### What the task requires
Please output exactly the lines from the one containing "music, playing instruments" through the last line of the records, both included.

◇ ◇ ◇

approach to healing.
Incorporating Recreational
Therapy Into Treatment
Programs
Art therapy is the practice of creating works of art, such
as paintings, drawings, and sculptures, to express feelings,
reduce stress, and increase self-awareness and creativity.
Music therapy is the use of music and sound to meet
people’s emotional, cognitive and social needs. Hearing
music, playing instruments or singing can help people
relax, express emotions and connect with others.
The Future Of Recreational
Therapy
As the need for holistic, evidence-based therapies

◇ ◇ ◇

### Task output
music, playing instruments or singing can help people
relax, express emotions and connect with others.
The Future Of Recreational
Therapy
As the need for holistic, evidence-based therapies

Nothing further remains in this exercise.